Directions> Scan the entries below for the word "activeClassName", then copy each line that holds it.

Information provided>

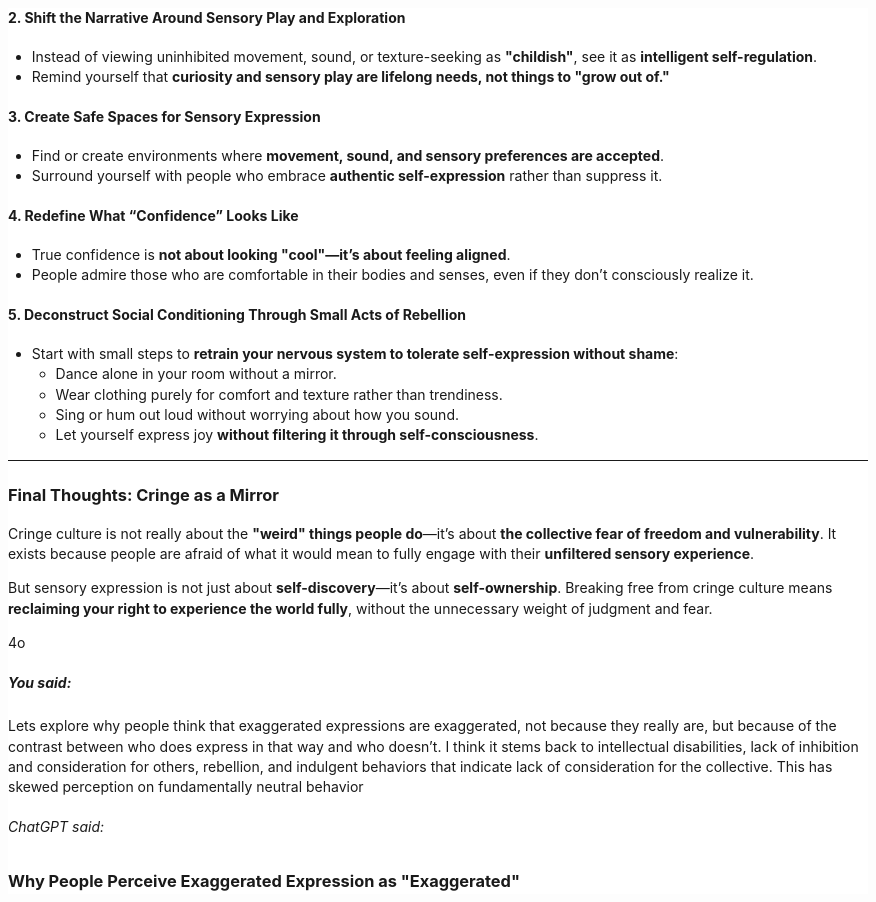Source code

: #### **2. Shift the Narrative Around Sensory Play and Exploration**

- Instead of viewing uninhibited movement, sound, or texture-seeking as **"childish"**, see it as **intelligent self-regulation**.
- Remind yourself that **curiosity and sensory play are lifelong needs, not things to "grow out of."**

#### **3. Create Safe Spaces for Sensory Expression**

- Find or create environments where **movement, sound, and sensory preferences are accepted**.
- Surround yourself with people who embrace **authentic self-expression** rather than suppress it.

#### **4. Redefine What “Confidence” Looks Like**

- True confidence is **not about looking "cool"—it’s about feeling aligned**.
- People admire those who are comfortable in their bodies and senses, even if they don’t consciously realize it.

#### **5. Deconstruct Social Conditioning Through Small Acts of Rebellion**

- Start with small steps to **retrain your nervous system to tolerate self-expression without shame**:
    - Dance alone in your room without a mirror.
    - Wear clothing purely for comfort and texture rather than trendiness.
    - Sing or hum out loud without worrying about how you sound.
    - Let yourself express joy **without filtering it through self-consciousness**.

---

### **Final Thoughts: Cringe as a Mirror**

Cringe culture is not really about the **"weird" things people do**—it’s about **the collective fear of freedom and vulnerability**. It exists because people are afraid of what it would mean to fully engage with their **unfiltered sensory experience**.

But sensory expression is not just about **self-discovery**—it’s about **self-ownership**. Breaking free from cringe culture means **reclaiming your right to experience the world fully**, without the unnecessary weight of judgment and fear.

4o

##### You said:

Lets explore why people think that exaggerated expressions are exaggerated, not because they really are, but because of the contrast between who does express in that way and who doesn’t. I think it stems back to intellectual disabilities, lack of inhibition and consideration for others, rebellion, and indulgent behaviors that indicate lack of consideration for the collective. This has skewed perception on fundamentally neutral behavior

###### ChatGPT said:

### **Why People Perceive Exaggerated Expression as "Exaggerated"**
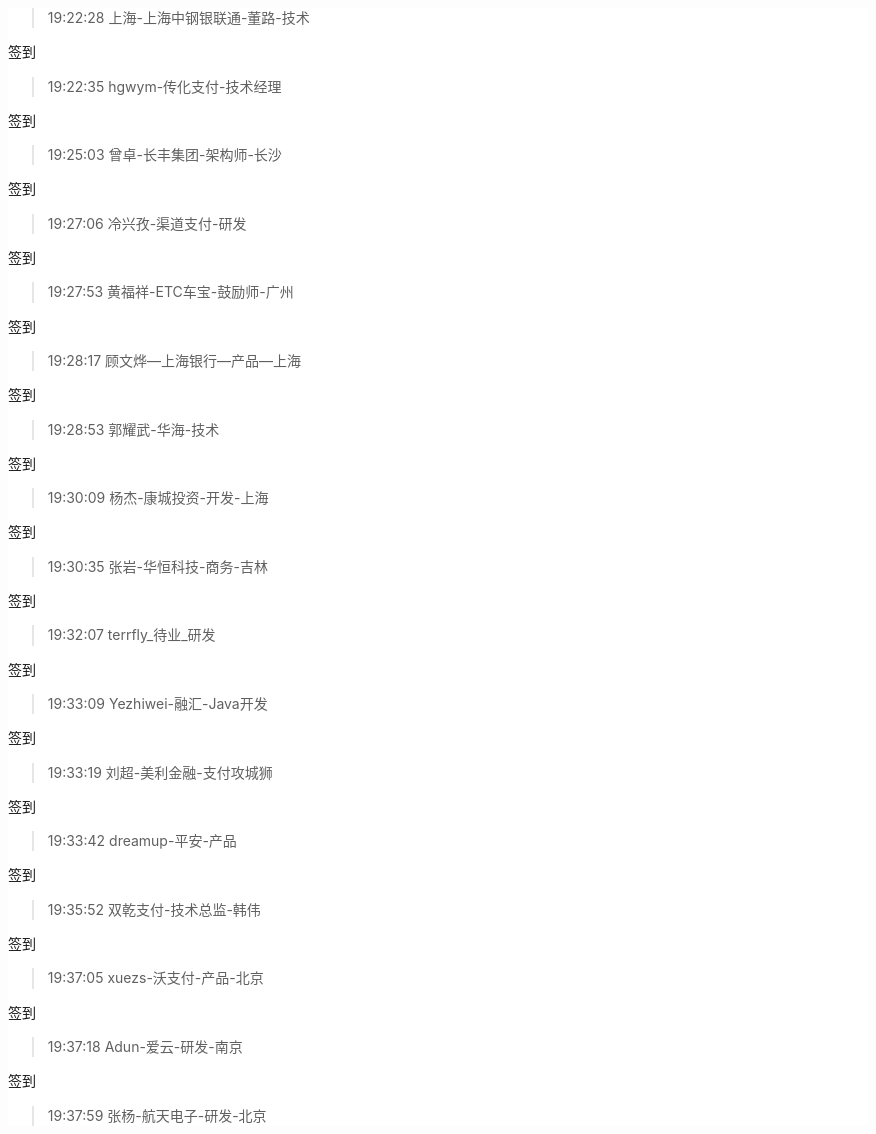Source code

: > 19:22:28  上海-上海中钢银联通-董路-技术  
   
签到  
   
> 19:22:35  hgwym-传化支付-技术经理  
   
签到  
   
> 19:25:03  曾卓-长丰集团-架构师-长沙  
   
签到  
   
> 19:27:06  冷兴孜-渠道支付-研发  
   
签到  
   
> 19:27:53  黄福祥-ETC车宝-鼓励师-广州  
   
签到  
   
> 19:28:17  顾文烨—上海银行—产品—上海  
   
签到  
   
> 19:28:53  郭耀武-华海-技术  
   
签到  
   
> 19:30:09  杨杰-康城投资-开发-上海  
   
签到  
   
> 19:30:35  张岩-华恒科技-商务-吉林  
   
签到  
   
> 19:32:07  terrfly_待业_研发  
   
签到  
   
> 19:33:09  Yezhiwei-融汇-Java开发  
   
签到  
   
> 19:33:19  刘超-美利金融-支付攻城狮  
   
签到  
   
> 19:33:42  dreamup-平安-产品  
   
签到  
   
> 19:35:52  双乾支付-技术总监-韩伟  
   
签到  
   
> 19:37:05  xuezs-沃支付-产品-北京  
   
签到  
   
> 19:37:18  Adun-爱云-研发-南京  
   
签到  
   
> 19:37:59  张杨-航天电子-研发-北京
--
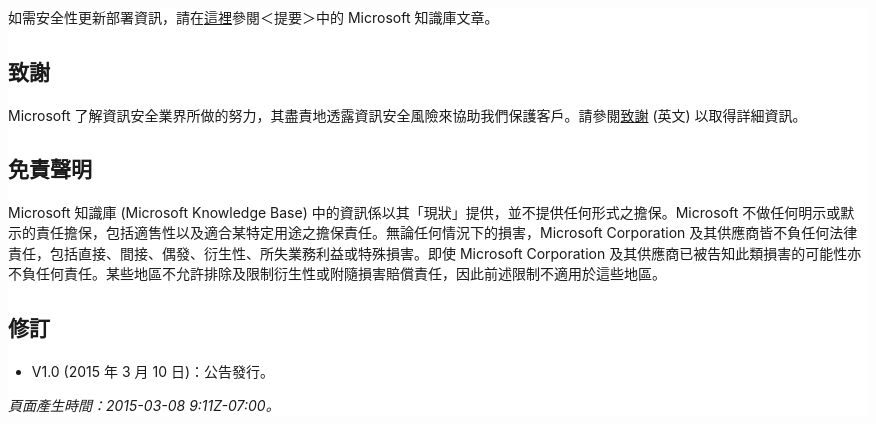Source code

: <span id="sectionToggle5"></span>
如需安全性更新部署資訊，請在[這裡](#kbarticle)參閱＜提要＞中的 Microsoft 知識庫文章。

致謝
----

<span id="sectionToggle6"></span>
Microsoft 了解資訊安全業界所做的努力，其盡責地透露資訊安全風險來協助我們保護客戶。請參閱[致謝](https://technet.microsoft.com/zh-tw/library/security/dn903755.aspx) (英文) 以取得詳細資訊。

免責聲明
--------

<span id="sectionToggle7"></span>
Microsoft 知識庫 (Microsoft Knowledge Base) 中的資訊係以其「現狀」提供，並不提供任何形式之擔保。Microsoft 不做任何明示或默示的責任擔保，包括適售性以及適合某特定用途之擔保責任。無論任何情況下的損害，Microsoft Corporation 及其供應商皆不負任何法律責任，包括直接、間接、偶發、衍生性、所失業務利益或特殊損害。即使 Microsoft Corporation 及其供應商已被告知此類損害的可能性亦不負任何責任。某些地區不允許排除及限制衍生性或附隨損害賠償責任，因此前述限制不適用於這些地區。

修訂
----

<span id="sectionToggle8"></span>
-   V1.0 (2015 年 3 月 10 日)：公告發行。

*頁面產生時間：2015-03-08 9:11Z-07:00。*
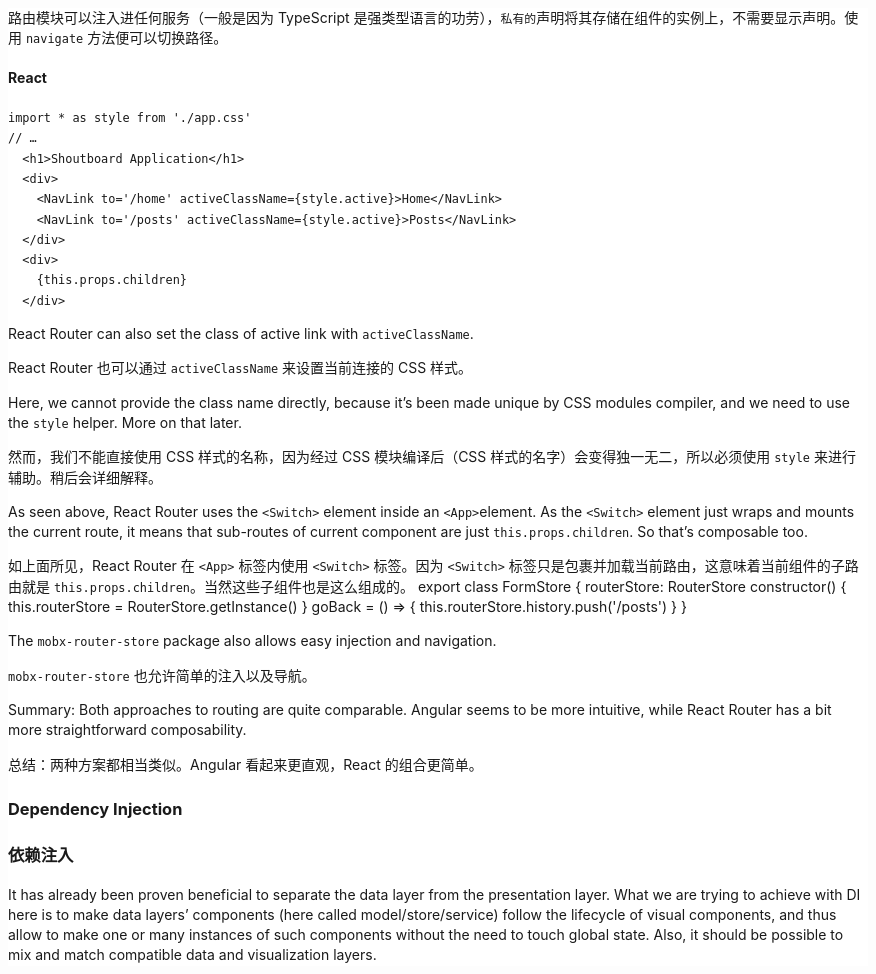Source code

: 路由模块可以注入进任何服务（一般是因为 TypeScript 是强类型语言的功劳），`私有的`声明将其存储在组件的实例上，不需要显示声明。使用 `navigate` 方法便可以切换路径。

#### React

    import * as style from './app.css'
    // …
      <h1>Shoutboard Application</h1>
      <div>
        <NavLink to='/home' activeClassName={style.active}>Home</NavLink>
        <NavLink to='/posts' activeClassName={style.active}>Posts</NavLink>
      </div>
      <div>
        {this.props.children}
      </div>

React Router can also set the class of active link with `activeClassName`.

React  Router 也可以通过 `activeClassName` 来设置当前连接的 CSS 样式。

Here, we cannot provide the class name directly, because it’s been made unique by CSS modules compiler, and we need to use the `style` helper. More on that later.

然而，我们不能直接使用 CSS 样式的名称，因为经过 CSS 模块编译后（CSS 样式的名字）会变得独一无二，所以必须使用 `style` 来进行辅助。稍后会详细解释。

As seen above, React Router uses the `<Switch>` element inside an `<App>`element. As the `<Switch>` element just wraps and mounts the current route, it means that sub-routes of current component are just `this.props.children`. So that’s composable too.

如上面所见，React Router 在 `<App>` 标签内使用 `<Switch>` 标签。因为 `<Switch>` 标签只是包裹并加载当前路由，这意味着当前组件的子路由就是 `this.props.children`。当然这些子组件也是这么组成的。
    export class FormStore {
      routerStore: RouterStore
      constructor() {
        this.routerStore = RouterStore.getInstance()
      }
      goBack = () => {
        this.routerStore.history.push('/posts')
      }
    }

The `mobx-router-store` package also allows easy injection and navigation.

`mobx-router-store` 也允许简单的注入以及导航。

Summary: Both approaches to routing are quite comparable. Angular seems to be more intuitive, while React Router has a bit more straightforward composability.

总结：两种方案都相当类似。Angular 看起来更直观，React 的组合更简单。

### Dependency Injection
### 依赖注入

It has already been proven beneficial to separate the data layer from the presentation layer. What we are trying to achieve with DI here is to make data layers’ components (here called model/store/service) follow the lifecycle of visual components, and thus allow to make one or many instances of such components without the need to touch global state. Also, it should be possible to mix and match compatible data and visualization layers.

Exercise answer>
        <NavLink to='/home' activeClassName={style.active}>Home</NavLink>
        <NavLink to='/posts' activeClassName={style.active}>Posts</NavLink>
React Router can also set the class of active link with `activeClassName`.
React  Router 也可以通过 `activeClassName` 来设置当前连接的 CSS 样式。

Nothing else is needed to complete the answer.